DALLAS — A former chief financial officer of a Dallas-area school district has been charged with stealing more than $600,000 from a vault, prosecutors announced Tuesday.

Carolyn Foster, 61, of Lewisville was arrested Monday after being indicted for federal program theft from the Grand Prairie Independent School District. The time frame was October 2014 to July 2015, according to a statement Tuesday from U.S. Attorney John Parker.

Two finance workers, both accountants, questioned the way cash funds were handled and uncovered the alleged theft the day after Foster left the district last year, according to a statement from the school district.

“She allegedly ordered this money be withdrawn from the bank ostensibly to use for cash settlements on nonexistent lawsuits and for special cash awards for teachers for school supplies,” according to Superintendent Susan Hull.

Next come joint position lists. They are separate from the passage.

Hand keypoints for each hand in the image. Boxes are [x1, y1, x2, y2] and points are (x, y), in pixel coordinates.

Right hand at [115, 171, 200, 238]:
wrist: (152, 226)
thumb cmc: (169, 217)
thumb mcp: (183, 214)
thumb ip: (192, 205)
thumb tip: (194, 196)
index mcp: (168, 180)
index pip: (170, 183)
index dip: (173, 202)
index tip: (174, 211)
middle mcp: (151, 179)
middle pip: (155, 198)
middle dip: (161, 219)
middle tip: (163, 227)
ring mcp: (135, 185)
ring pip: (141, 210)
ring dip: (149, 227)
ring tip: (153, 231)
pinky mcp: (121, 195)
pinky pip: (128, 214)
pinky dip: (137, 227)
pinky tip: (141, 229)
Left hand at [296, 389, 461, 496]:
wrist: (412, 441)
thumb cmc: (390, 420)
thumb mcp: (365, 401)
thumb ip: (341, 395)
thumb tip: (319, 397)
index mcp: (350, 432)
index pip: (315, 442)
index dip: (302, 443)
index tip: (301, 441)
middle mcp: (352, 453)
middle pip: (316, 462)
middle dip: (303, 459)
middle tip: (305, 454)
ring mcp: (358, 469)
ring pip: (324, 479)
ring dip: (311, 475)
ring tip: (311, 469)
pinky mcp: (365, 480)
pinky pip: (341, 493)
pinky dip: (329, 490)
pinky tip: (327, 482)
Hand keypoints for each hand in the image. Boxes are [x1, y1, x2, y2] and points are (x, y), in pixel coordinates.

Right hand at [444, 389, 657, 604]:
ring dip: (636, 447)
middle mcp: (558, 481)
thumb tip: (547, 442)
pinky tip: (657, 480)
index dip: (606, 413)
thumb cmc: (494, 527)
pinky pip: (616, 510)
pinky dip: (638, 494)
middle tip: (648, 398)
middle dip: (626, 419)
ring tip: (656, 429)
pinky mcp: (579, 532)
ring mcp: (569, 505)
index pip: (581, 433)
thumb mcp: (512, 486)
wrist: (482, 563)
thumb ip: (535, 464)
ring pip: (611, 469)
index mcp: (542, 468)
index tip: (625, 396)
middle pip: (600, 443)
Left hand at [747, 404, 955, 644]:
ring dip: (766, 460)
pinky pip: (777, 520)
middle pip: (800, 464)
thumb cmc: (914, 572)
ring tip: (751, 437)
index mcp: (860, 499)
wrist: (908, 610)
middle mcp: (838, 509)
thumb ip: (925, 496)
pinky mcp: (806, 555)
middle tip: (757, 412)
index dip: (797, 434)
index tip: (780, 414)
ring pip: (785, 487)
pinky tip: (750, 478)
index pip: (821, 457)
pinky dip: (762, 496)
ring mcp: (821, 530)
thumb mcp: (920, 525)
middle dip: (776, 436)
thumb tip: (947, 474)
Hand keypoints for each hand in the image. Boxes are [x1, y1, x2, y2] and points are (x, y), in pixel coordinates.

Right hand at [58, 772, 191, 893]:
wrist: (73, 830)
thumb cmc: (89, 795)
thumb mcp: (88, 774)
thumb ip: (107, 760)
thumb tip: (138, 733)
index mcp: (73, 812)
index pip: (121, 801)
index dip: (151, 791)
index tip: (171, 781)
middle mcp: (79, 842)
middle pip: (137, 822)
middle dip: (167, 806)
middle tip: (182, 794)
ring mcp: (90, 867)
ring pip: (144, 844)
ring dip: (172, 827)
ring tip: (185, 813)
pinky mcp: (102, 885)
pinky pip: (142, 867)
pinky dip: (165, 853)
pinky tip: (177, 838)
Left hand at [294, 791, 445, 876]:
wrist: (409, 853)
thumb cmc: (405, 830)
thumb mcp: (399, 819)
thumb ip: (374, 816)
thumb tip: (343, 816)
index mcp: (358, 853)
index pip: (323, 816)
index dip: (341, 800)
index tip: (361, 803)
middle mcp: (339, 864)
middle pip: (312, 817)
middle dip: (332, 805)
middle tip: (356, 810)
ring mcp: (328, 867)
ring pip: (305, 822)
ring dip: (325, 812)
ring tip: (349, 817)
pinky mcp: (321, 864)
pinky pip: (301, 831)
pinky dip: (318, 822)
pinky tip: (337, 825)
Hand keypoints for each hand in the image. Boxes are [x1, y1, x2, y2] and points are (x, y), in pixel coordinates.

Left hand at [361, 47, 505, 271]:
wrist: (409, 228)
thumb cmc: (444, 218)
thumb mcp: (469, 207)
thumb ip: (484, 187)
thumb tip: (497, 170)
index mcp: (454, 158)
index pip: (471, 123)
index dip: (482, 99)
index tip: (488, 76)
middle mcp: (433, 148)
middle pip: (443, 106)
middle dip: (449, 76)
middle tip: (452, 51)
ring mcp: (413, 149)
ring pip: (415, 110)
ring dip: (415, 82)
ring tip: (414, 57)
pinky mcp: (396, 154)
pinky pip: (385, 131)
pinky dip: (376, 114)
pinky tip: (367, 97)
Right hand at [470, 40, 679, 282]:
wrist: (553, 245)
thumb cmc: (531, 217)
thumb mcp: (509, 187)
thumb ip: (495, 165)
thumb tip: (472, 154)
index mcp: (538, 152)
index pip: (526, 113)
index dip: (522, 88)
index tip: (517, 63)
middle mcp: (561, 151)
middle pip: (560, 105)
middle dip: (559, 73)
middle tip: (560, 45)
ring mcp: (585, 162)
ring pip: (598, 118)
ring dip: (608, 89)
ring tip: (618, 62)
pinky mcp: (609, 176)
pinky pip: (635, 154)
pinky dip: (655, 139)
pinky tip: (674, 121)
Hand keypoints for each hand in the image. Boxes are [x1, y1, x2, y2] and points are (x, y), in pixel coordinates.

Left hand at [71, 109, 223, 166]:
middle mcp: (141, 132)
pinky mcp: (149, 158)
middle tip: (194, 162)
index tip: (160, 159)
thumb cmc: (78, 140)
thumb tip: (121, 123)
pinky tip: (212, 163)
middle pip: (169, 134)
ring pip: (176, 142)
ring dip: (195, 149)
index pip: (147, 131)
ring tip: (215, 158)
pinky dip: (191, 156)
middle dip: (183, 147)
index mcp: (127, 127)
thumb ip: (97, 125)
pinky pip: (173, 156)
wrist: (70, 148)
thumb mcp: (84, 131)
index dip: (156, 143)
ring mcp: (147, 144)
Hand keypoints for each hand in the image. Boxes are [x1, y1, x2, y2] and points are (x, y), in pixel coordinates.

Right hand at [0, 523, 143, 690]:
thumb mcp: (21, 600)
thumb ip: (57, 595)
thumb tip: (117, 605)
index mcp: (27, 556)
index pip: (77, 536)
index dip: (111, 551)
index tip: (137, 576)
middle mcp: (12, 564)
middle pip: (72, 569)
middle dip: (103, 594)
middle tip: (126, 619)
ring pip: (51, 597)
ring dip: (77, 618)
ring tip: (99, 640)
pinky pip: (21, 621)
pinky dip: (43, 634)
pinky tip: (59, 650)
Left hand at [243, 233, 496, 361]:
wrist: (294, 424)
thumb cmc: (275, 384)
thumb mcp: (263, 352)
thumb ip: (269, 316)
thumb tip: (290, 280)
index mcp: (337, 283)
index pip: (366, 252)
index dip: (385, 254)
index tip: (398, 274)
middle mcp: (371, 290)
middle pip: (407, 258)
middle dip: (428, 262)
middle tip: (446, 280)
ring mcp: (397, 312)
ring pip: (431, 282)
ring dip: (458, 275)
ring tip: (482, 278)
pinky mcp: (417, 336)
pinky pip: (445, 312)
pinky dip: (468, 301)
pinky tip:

The district has since developed new operating procedures for handling any cash in the district, Hull said, “to make sure that never again can a single person, even a high-ranking executive, on his or her own authority, gain access to money that belongs to our schools.”

Foster allegedly ordered the money be withdrawn from district bank accounts and delivered by armored truck to school administration offices, where she had access to the cash kept in a vault. She apparently was able to make a change in district financial procedures without notifying anyone, giving her the ability to access the money, the district’s statement said.

The new procedures now require at least two school district officials be involved in any order for cash, with a maximum $10,000 allowed to be withdrawn from the bank at any time.

Foster was employed as an independent contractor for International Leadership of Texas, in Richardson, where she was arrested. A statement Tuesday from International Leadership said Foster, who was working with software, was fired following her arrest.

No attorney could immediately be located to speak for Foster, who pleaded not guilty Monday and was freed on bond. She faces a maximum 10-year prison term if convicted.